Reader Question: A friend of mine just asked me to officiate at her wedding in June, and I thought this might be a good question for your blog and your readers. I want to be the best possible officiant. Of course I will ask my friends how I can do that, but for readers who've already gotten married, what advice do you and your readers have for the officiant? I'm glad I have until June to compile readings, suggestions, ideas, etc. And glad I still have connections in the wedding-blogging world to whom I can direct these questions! :)
Yes! Let's talk about officiants!
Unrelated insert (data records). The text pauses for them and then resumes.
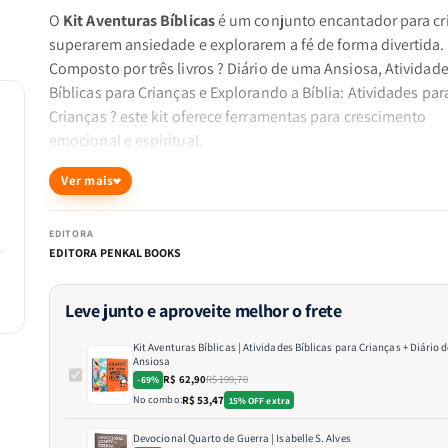
O
Kit Aventuras Bíblicas
é um conjunto encantador para cr
superarem ansiedade e explorarem a fé de forma divertida.
Composto por três livros ? Diário de uma Ansiosa, Atividad
Bíblicas para Crianças e Explorando a Bíblia: Atividades par
Crianças ? este kit oferece ferramentas para crescimento
emocional e espiritual.
Ver mais
?Não andeis ansiosos por coisa alguma; em tudo, porém, 
conhecidas, diante de Deus, as vossas petições, pela oraçã
EDITORA
pela súplica, com ações de graças.? ? Filipenses 4:6
EDITORA PENKAL BOOKS
Leve junto e aproveite melhor o frete
O que você encontra neste kit?
Kit Aventuras Bíblicas | Atividades Bíblicas para Crianças + Diário
Ansiosa
R$ 62,90
R$ 199,70
Diário de uma Ansiosa | Estela Costa - Diário ilustrado para 
-69%
No combo:
R$ 53,47
15% OFF extra
com ansiedade através de reflexões e fé diária. Atividades B
para Crianças | Equipe Teológica Penkal - Exercícios criativ
Devocional Quarto de Guerra | Isabelle S. Alves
I would love to contribute to the sparse dialogue about this meaningful aspect of wedding planning...
My Advice for How to Be a Good Officiant:
- Generate a List of Planning Questions: Planning a wedding can be a stressful undertaking (is that an understatement?), and it can help if the officiant takes a proactive role in guiding the planning and execution of the ceremony. If I were officiating a friend's wedding, I would generate a list of questions such as: What is your vision for your wedding ceremony? Do you want to revise a pre-existing script or write an original one? What kind of tone do you want me to set as an officiant? What is your ideal deadline for finalizing the ceremony? How often and when should we meet to work on it? What kind of clothes do you want me to wear? Do you want me to coordinate the rehearsal? How else can I help? If you anticipate that your friend may be unsure or indecisive about any of these questions, it might be extremely helpful to come up with a few options to present to the couple.
- Start Meeting with the Couple: Ceremony planning should be a priority. The earlier you can start meeting with the couple, the better. Bring your list of questions, but let the couple decide the ultimate direction of the meeting. Then, just listen and take notes!
- Remember Your Role Is to Serve: As an officiant, it is your role to help the couple execute whatever wedding they feel represents them. Even though the traditional wedding ceremony places the officiant in the center, ultimately, the officiant is more of a facilitator.
- Pick Someone Who Knows You: The most meaningful and sincere wedding ceremonies I've seen usually have an officiant who truly knows the couple (or at least one partner).
- Decide What Kind of Ceremony You Want: Start with a vision for what kind of wedding you want to have and then pick an officiant who can help you reach that vision. And don't be afraid to pick an officiant who truly embodies the kind of ceremony you want, regardless of what disapproving family members may say.
- Start Early: It's easy to put off the planning of the wedding ceremony because it's hard. It's a lot easier to dwell on flowers or shoes. But don't let yourself procrastinate too much! The ceremony is the heart of your wedding. It's the proclamation and cementation of your marriage.